___ EXTRACT ___
Hornor v. Henning

93 U.S. 228 | SCOTUS | 1876

93 U.S. 228 (____)

HORNOR
v.
HENNING ET AL.

Supreme Court of United States.

*229 Argued by Mr. F.P. Cuppy for the plaintiff in error.

Mr. Walter D. Davidge for the defendants in error.

*230 MR. JUSTICE MILLER delivered the opinion of the court.

The demurrer questions the right of a single creditor among many of the corporation to bring his separate action at law for his own debt, and recover a judgment for it against the trustees, though the allegations of his declaration be true.

If there exists an indebtedness of $850,000 in excess of the capital stock (which is alleged to be $50,000), it is clear that there must be other creditors than plaintiff; and as plaintiff's account, filed as part of the declaration, shows that he claims as a depositor in the bank, it is a reasonable inference that there are a great many other creditors, and that most of them are depositors of small sums. Under these circumstances, conceding the liability of the defendants, several questions press themselves on our attention as to the nature and extent of this liability and the mode of its enforcement. Taking the terms *231 of the statute literally, the trustees are liable to the creditors as a body in the full sum of the excess (in this case $850,000), without regard to the amount due them collectively or individually, and though the corporation may be willing and able to pay every debt it owes as it falls due or is demanded. Nor does it matter whether the debts are in excess at the time the suit is brought or not, for "if at any time" the indebtedness exceeds the capital stock, the assenting trustees are liable. Nor by the strict terms of the clause are the defendants liable to a single creditor, if there be more than one, but to all, — not to each creditor for the amount of his debt, but to all the creditors for the amount of the excess.
___
PROMPT 1 ▸
Name each person in the Hornor v. Henning opinion who is given the title "Mr.," along with the role the opinion assigns to that person.
___ RECORDS SHOWN ___
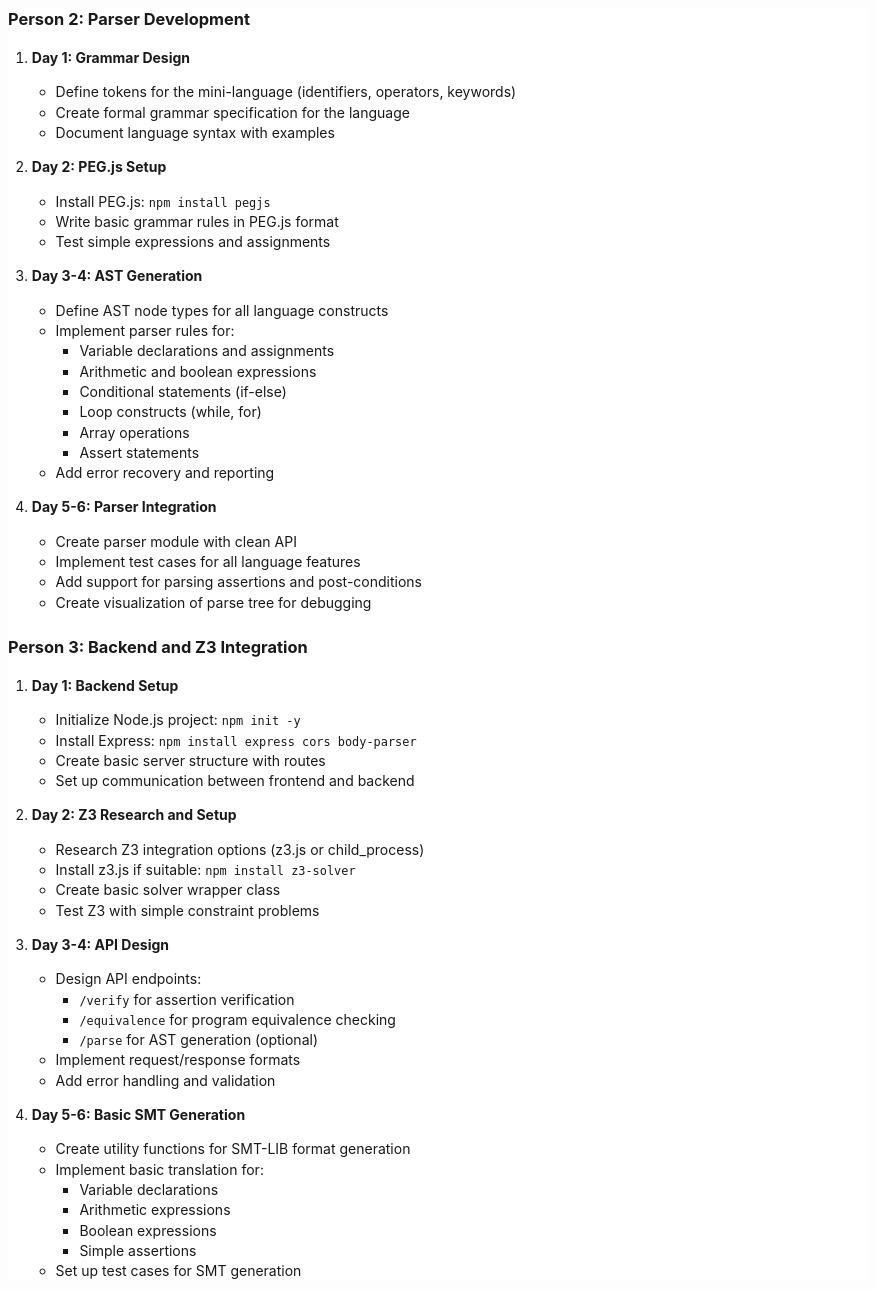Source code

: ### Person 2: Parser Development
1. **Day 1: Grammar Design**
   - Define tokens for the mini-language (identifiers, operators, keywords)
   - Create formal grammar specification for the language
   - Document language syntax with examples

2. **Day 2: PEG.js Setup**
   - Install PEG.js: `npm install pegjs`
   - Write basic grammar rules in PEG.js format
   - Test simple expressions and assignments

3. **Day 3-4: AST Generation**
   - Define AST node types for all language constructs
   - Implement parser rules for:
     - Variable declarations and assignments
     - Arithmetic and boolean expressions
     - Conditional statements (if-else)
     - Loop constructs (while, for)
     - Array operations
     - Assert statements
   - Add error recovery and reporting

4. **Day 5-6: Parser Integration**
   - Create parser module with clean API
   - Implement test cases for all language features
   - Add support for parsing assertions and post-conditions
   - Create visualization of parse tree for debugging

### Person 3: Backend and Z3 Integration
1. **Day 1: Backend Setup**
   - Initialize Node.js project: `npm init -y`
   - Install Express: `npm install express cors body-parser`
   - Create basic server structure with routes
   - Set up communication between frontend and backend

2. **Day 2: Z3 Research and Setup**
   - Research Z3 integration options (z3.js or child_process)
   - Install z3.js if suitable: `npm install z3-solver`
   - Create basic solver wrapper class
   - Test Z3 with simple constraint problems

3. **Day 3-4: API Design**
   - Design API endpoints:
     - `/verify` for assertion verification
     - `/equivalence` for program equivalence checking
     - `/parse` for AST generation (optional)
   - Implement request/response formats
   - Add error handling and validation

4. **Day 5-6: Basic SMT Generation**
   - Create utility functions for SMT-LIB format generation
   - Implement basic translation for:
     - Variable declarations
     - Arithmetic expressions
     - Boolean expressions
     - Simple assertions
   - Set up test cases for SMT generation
___
PROMPT 2 ▸
From the entries, copy out the part that opens with the line containing "3. **Day 3-4: API Design**" and closes with the line containing "- Add error handling and validation".

ANSWER SECTION 1 ▸
- F.P. Cuppy: argued for the plaintiff in error
- Walter D. Davidge: appeared for the defendants in error
- Justice Miller: delivered the opinion of the court

ANSWER SECTION 2 ▸
3. **Day 3-4: API Design**
   - Design API endpoints:
     - `/verify` for assertion verification
     - `/equivalence` for program equivalence checking
     - `/parse` for AST generation (optional)
   - Implement request/response formats
   - Add error handling and validation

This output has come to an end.